Court Cases, Manufacturing, MENA (Middle East & North Africa) - Written by Barry & Richard on Tuesday, December 21, 2010 5:37 - 0 Comments
BAe Sentence: Our analysis
This morning BAe was fined at Southwark Crown Court. We attended to hear the sentence handed down.
The Judge said he was not bound by any Plea Agreement and that any deal was conditional on the acceptance of the Judge presiding. He noted that once Criminal Courts are involved control on the ultimate outcome is removed from the parties. We made this point in our post yesterday when we spoke of crossing the criminal rubicon.
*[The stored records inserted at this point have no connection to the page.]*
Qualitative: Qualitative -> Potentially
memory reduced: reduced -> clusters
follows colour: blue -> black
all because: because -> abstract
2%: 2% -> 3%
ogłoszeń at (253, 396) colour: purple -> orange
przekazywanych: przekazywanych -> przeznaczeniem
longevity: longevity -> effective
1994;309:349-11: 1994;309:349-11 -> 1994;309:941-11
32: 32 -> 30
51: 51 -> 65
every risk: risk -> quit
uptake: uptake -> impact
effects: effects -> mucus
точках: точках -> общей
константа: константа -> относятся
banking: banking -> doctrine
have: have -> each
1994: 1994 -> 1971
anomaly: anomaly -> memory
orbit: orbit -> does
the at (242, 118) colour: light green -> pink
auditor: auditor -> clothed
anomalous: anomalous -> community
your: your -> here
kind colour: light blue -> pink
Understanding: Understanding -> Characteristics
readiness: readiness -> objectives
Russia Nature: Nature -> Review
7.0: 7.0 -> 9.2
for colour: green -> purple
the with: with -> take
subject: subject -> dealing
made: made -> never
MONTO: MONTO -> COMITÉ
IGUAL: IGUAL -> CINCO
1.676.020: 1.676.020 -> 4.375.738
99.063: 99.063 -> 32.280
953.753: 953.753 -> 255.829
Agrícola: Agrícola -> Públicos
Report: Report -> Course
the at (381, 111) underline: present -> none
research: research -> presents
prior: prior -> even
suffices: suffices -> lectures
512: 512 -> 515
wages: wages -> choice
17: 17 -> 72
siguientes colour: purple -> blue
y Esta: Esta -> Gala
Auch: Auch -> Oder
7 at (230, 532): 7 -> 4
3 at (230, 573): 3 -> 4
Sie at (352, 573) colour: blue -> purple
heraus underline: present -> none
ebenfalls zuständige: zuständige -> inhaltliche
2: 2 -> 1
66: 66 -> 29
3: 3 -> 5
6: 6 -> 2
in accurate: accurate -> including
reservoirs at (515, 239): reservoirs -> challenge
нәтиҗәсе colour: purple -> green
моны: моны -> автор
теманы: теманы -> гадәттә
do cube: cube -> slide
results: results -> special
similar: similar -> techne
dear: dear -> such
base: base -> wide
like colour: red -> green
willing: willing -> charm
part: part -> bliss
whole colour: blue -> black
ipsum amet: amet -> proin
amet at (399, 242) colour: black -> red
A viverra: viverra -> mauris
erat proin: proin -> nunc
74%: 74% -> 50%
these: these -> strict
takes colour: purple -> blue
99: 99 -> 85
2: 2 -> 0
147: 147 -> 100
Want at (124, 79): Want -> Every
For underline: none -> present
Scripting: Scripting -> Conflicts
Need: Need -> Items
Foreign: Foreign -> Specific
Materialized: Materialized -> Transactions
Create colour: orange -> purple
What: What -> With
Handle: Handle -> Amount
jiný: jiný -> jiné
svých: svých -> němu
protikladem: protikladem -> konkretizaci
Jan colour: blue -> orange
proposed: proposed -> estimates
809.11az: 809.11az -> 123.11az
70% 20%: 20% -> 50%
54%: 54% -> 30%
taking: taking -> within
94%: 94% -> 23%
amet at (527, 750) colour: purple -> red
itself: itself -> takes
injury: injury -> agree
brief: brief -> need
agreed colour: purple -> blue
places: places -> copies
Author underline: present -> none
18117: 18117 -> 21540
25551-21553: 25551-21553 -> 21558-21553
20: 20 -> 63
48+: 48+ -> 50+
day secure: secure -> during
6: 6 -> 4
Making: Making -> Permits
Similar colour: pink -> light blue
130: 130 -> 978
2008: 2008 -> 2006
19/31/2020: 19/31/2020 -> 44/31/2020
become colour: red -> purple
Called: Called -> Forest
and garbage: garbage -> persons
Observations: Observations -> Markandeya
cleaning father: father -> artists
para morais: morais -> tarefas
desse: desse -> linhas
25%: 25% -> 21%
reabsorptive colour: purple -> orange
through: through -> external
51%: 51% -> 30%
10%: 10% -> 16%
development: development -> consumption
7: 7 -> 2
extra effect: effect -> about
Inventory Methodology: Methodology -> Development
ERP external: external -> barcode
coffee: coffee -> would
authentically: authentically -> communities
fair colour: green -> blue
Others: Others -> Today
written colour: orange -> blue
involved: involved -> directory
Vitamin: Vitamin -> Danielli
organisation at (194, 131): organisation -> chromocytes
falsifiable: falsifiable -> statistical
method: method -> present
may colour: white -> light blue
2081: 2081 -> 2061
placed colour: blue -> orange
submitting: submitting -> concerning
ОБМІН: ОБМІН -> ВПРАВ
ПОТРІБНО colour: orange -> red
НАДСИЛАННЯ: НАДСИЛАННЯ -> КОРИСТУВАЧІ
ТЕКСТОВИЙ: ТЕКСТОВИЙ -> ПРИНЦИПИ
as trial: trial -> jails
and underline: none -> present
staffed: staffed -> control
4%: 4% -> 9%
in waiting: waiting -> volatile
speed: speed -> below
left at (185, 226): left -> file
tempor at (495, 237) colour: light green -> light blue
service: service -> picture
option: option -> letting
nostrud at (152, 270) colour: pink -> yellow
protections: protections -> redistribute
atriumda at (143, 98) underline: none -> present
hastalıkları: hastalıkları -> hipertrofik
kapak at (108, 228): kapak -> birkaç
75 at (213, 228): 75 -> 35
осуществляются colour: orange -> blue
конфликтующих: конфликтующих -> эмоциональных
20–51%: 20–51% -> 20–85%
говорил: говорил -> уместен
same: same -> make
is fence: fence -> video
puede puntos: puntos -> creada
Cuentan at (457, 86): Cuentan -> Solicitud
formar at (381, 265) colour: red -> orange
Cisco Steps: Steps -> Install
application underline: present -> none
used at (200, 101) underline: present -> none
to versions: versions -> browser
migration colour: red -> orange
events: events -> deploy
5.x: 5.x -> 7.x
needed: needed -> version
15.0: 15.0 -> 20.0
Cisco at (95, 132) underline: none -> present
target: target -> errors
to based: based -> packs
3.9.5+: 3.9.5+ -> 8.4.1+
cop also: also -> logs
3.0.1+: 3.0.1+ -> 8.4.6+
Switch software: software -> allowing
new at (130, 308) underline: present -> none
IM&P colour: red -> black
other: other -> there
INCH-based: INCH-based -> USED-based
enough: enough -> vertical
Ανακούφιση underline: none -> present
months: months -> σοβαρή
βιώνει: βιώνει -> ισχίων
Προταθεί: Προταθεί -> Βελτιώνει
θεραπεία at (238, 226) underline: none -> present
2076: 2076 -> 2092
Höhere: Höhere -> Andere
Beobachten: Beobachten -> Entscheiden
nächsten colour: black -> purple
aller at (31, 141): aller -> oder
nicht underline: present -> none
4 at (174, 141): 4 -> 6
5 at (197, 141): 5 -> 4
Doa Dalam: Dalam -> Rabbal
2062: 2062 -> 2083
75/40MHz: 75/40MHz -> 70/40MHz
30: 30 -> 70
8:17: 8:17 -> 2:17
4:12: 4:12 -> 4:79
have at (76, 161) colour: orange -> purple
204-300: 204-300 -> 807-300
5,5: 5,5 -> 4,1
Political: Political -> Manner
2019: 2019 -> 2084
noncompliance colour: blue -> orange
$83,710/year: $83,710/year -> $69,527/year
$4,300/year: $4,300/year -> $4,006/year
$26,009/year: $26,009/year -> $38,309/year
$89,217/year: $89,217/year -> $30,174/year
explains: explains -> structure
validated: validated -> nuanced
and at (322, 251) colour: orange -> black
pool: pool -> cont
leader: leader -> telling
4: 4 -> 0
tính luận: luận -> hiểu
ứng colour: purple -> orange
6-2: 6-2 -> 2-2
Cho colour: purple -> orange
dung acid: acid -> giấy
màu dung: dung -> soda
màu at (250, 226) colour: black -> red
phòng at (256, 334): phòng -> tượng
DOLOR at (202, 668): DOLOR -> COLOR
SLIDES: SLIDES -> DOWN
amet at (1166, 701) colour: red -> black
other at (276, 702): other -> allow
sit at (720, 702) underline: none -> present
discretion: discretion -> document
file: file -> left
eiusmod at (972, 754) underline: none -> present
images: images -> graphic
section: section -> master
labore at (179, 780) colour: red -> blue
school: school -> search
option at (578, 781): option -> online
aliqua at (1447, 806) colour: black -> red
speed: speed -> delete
BAe was fined £500,000 and ordered to pay £250,000 costs following its guilty plea in November to an offence under the now repealed Section 221 of the Companies Act 1985 (relating to failure to keep adequate books and records).
The impact of the £30 million SFO/BAe deal & moral pressure placed on the court
The Judge noted moral pressure placed upon the Court to ensure the fine it ordered was limited.
Importantly it was disclosed that under the deal between BAe and the SFO BAe agreed to pay reparations to the people of Tanzania in the sum of £30 million less any financial orders made by the Court.
The Judge noted that a larger fine would have meant depriving the people of Tanzania of the same amount.
Taking the view that the Tanzanian public had overpaid for the radar system (on the basis that they could have acquired one for much less had a payment of nearly US$13 million dollars not been paid by BAe to a third party to obtain the contract) the Judge plainly tempered the fine.
The fine will therefore be deducted from the £30 million BAe has already agreed to pay in reparations to the people of Tanzania under the deal with the SFO.
The net net
The outcome reflects the Plea Agreement that BAe reached with the SFO as part of its settlement with both the SFO and the US DOJ.
The SFO will be disappointed with the receipt of further judicial criticism but it and BAe will be pleased to have put this episode behind them.
As Richard Alderman, Director of the SFO said: “I am delighted that the Judge stressed the seriousness of BAE’s actions and that he recognised that the true victims were the people of Tanzania”.
While the Plea Agreement was essentially approved by the Mr. Justice Bean this was not before some judicial criticism.
The Judge said that the Plea Agreement had been loosely and hastily drafted (referring to terms in the agreement which were undefined) and noted that at the heart of the agreement is a deal that there will be no further investigations or prosecution for any of BAe’s conduct before February 2010.
The Judge commented that he was surprised to find such a blanket “indemnity” (as they are called in the UK) in the Plea Agreement noting that the US equivalent agreement was far narrower.
The sentence today marks the closure of a lengthy and controversial chapter for BAe and the SFO. Notwithstanding the judicial criticism and the repeated declarations by the Courts that Plea Agreements do not bind them, in this case, Innospec, Mabey & Johnson and in Dougall, it is noteworthy that to all intents and purposes the agreement reached between the SFO and the defendants is ultimately approved by the Courts (although there have been a few hiccups along the way).
The UK position is nuanced and there is a large amount of legal wrangling to get the correct result but the outcome in this case is good news for business. It demonstrates that deals can be reached with more certainty than some legal commentary would suggest.
We have always been of this view. They are just a little complicated to put together!
Civil vs. criminal
While there can be no total certainty for corporates entering into a Plea Agreement in a criminal prosecution context the percentage chance of the agreed outcome at present, based on cases to date, is running at 100%!
A civil settlement offers potentially greater certainty since the court is not being asked to exercise its sentencing power but merely, in effect, to seal a consent order between the parties. For a Court to go beyond this remit exercising its inherent discretion and jurisdiction would be truly exceptional.